Dendritic cells

Three subsets of DCs can be identified in peripheral blood: plasmacytoid DCs (pDCs) and myeloid DCs (mDCs) or conventional DC (cDCs), which are further subdivided into two subsets based on the expression of the surface markers CD1c (BDCA-1) and CD141 (BDCA-3).

pDCs produce large amounts of type I IFNs, IFN-α, and IFN-β in response to binding nucleic acids typical of viruses and bacteria on toll-like receptors (TLR). TLR7 recognizes single-stranded RNA, and TLR9 recognizes CpG DNA. IFNs have pleiotropic effects on several immune cells including T cells, NK cells, and mDCs, which makes pDCs critical responders to viral infections. However, the antigen uptake capacity of pDCs is inferior to mDCs and at steady-state, pDCs can induce tolerance rather than immune response (PMID: 28536413, 25852695).

Human pDCs are defined as CD303 (BDCA-2)⁺, CD304 (BDCA-4/Neuropilin-1)⁺, CD123⁺, CD4⁺, CD45RA⁺, CD141 (BDCA-3)^dim, CD1c (BDCA-1)^–, and CD2^–. They lack expression of lineage markers (CD3, CD14, CD16, CD19, CD20, CD56) and express neither myeloid markers, such as CD13 and CD33, nor Fc receptors, such as CD16, CD64, or FcεRI (PMID: 16920966, 11602645, 11913066).

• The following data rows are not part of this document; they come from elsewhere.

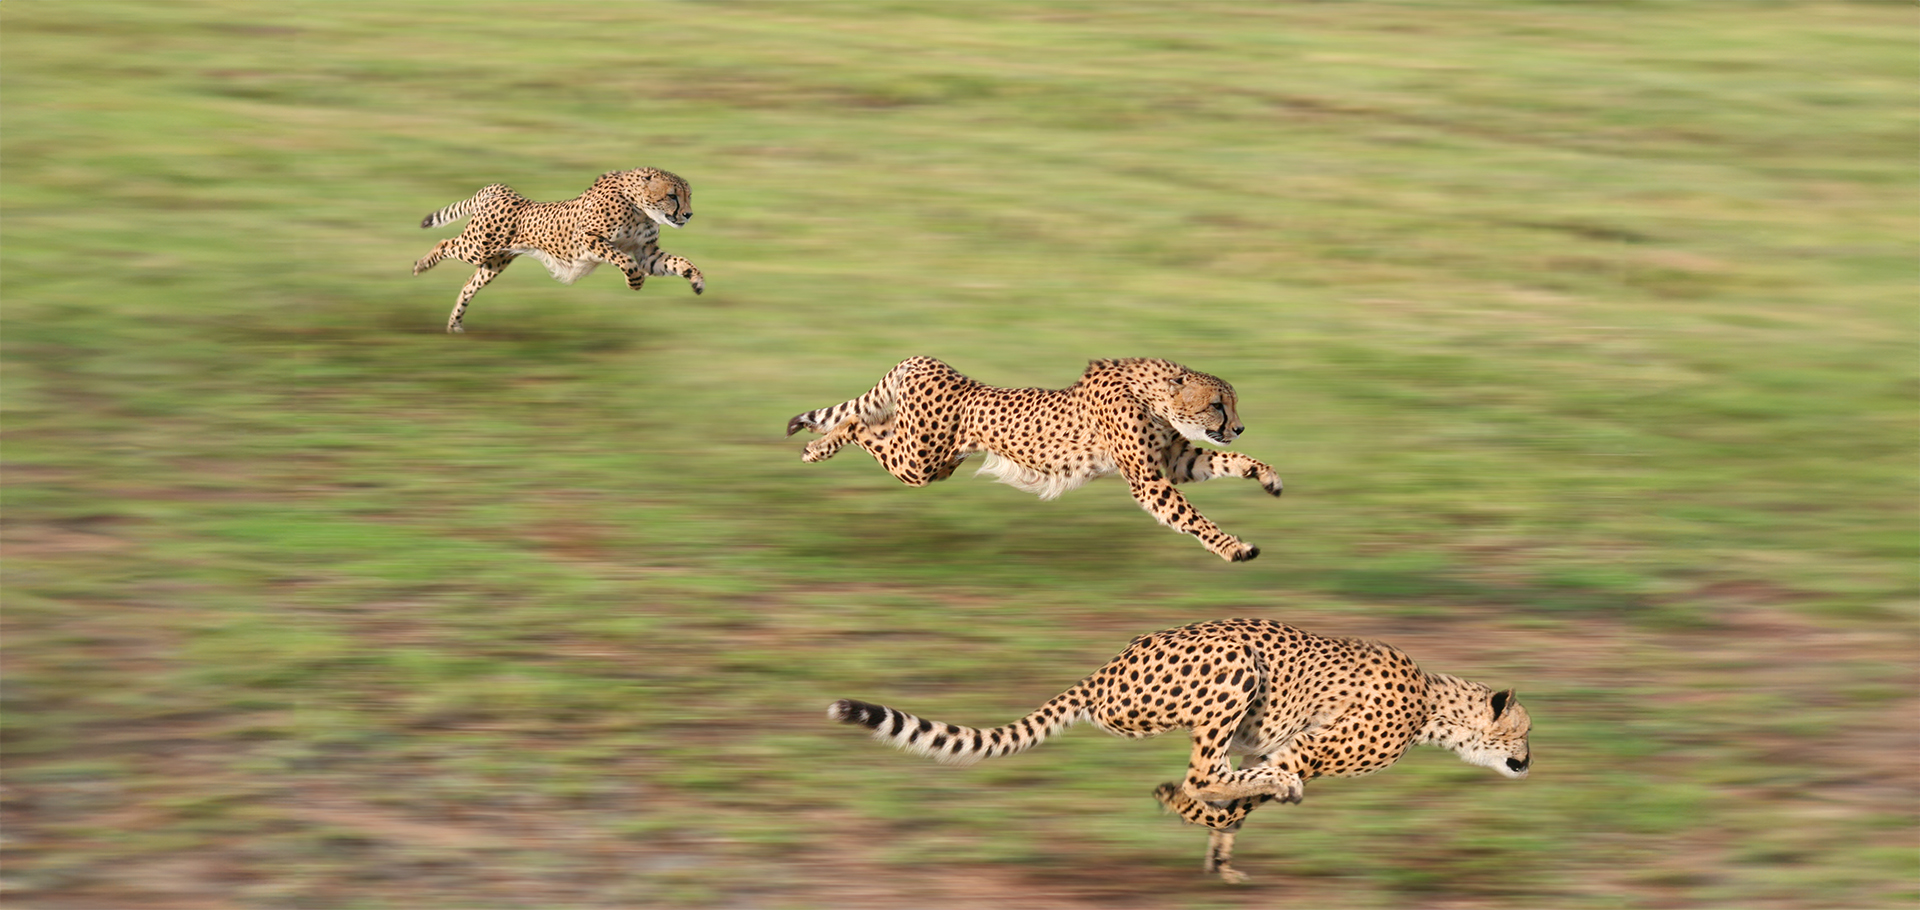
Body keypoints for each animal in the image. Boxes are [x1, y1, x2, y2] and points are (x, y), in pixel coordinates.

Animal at [411, 167, 703, 333]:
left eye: (688, 195)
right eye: (672, 195)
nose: (689, 214)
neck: (640, 208)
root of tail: (501, 189)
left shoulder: (646, 254)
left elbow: (679, 261)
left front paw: (696, 279)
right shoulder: (588, 238)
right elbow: (624, 260)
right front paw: (634, 283)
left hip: (495, 262)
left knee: (469, 285)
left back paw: (454, 324)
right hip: (477, 246)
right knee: (444, 243)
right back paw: (421, 266)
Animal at [785, 357, 1285, 562]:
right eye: (1218, 404)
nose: (1239, 426)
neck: (1154, 396)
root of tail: (927, 361)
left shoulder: (1176, 461)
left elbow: (1228, 461)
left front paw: (1266, 475)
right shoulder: (1148, 480)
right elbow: (1194, 517)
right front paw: (1233, 548)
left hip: (930, 456)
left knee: (867, 423)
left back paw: (817, 443)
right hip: (918, 461)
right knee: (857, 424)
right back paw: (818, 446)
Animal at [828, 617, 1532, 884]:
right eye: (1524, 732)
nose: (1530, 761)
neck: (1436, 703)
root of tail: (1106, 669)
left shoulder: (1276, 749)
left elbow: (1243, 801)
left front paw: (1219, 857)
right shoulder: (1307, 747)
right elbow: (1253, 788)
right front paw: (1207, 823)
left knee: (1209, 772)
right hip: (1235, 667)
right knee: (1200, 772)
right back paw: (1177, 793)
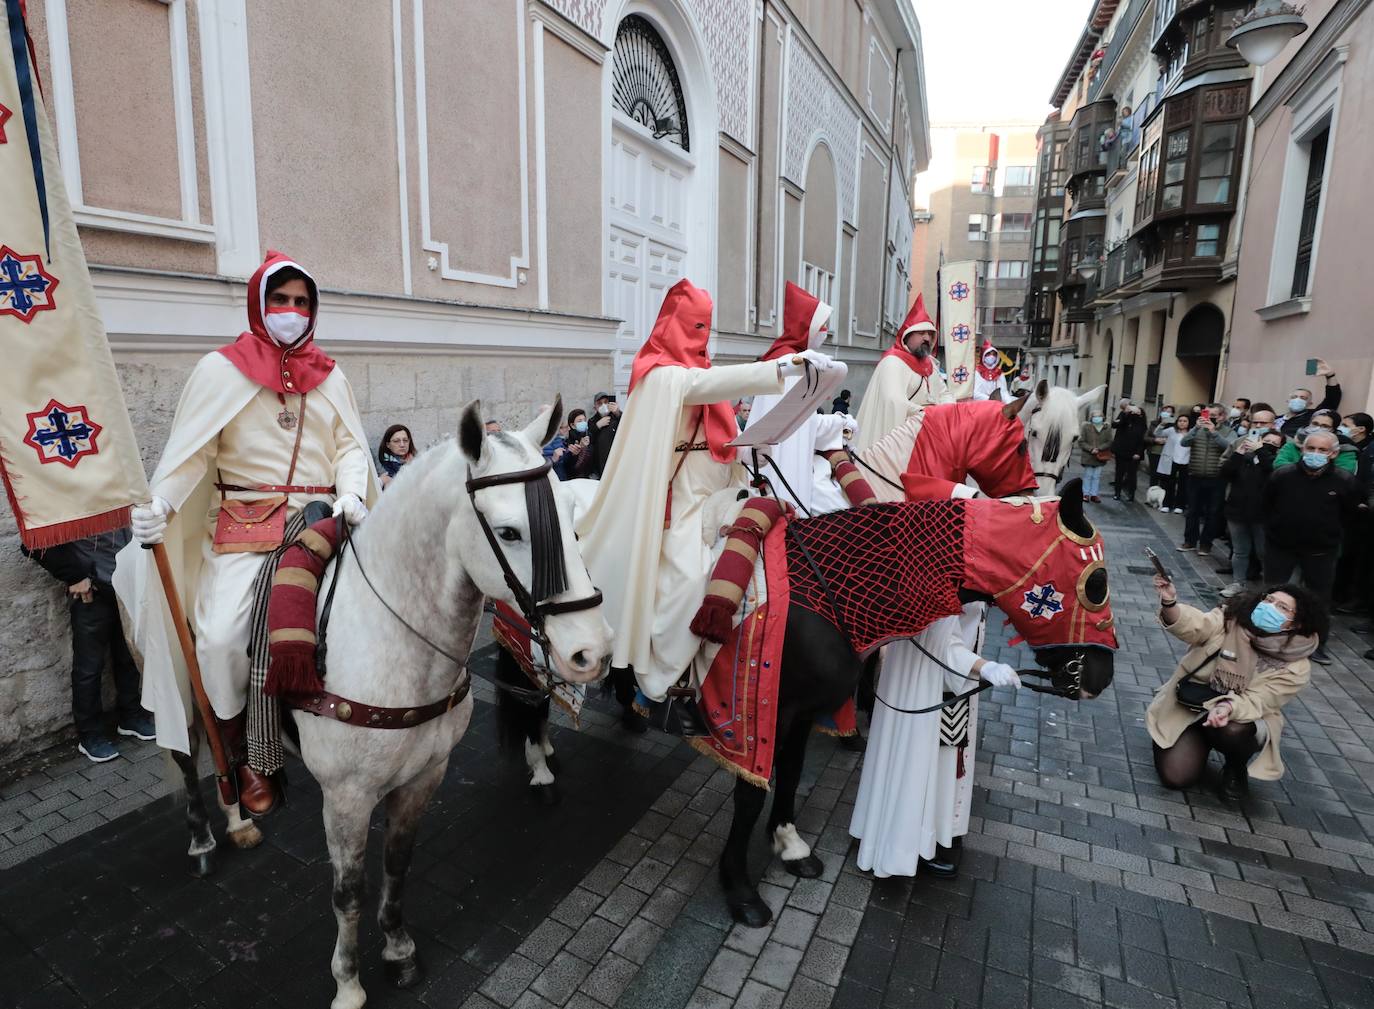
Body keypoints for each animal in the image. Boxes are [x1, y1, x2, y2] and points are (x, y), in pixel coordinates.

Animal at [171, 401, 607, 1009]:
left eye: (571, 515)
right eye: (509, 532)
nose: (591, 651)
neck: (391, 636)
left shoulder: (424, 776)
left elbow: (398, 864)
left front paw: (399, 950)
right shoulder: (346, 798)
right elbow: (348, 891)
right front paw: (348, 983)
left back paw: (239, 817)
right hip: (178, 685)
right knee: (189, 757)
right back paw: (204, 838)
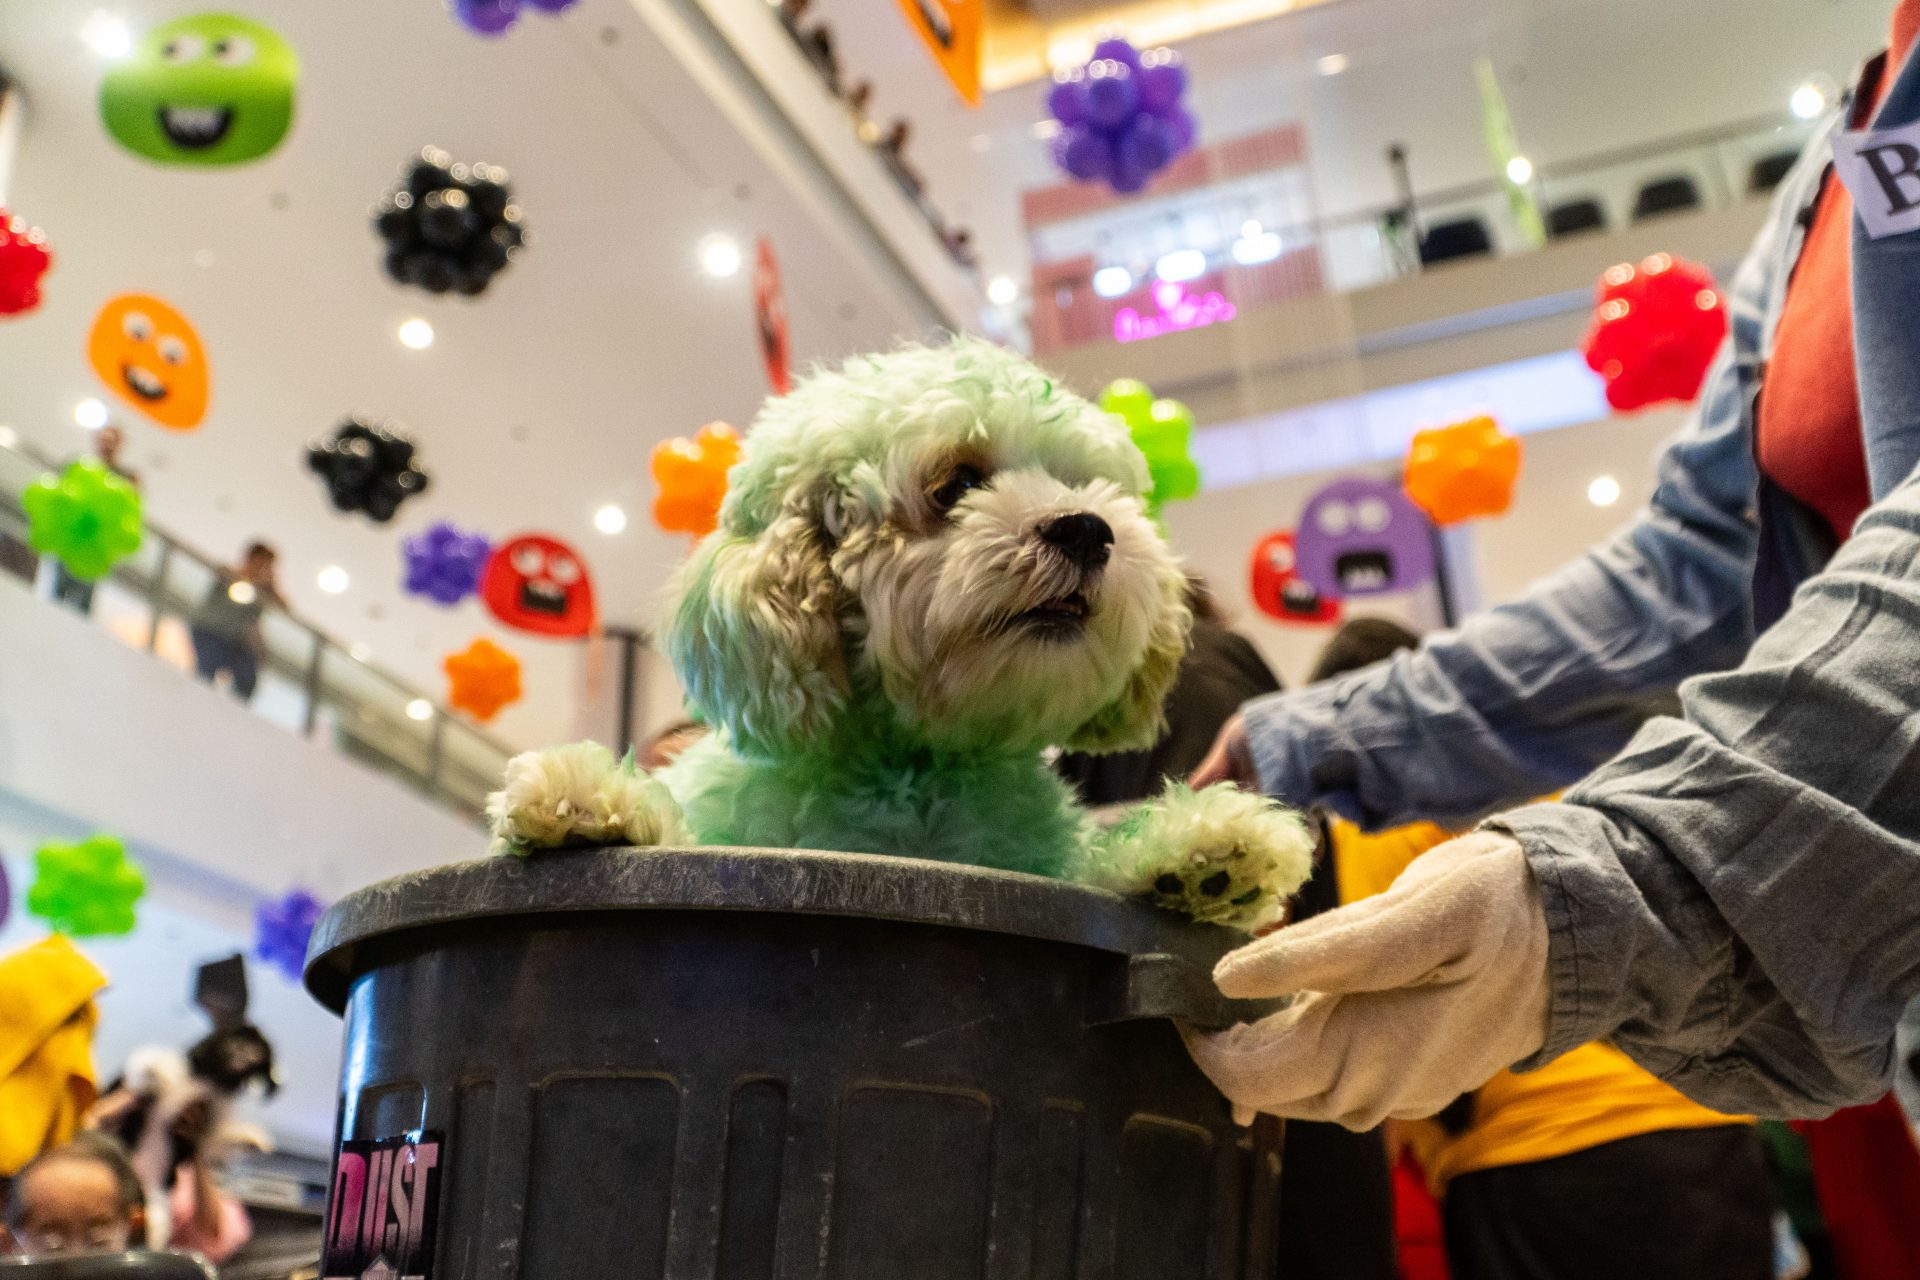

CD1c⁺ mDCs, also called cDC2 or MDC2, account for 0.6% of PBMCs. They produce IL-12 upon TLR3 or TLR8 stimulation with poly (I:C) or R848, which leads to polarization of T_H1 CD4⁺ T cells and priming of naive CD8⁺ T cells. The CD1c (BDCA-1) antigen is a member of the CD1 protein family that are structurally related to MHC class I proteins and mediate the presentation of non-peptide antigens to T cells.

The CD1c antigen is specifically expressed on DCs that are CD11c^high CD123^low. CD1c⁺ mDCs have monocytic morphology and express myeloid markers such as CD13 and CD33, as well as Fc receptors, such as CD32, CD64, and FcεRI. Furthermore, they are Lin (CD3, CD16, CD19, CD20, CD56)^–, CD2⁺, CD45RO⁺, CD141 (BDCA-3)^low, CD303 (BDCA-2)^–, and CD304 (BDCA-4/Neuropilin-1)^–. A minor proportion of CD1c⁺ mDCs expresses CD14 and CD11b. CD1c is also expressed by circulating B cells and by CD1a⁺ DCs generated ex vivo from monocytes or hematopoietic precursor cells.

CD141⁺ mDCs, sometimes also called cDC1 or MDC1, are a very rare subset of blood DCs representing less than 0.05% of total PBMCs. They share several functional and phenotypical features with CD1c⁺ mDCs, such as IL-12 secretion and TLR8 expression, but are also characterized by IFN-λ secretion upon activation. CD141⁺ mDCs exhibit better cross-presentation of antigens derived from dead cells thanks to expression of the necrotic receptor Clec9a. This receptor and the chemokine (C motif) receptor 1 (XCR1) are exclusive markers of this subset. XCR1 is also expressed by the corresponding mouse subset CD8α⁺ DCs.

Miltenyi Biotec has created dedicated application protocols for working with human DCs.

• Generation of Mo-DCs

Although primary DCs open new exciting avenues to investigate DCs for basic and clinical applications, for decades human DCs have been generated in vitro from peripheral blood monocytes using GM-CSF and IL-4 to drive differentiation over 5–7 days. For products for the isolation of monocytes, see cell separation reagents.

These monocyte-derived DCs (Mo-DCs) have the characteristics of immature DCs and can be matured by culturing them in the presence of microbial, pro-inflammatory, or T cell–derived stimuli. Mo-DCs have been tested in a broad range of immunotherapy-based protocols, primarily for cancer research.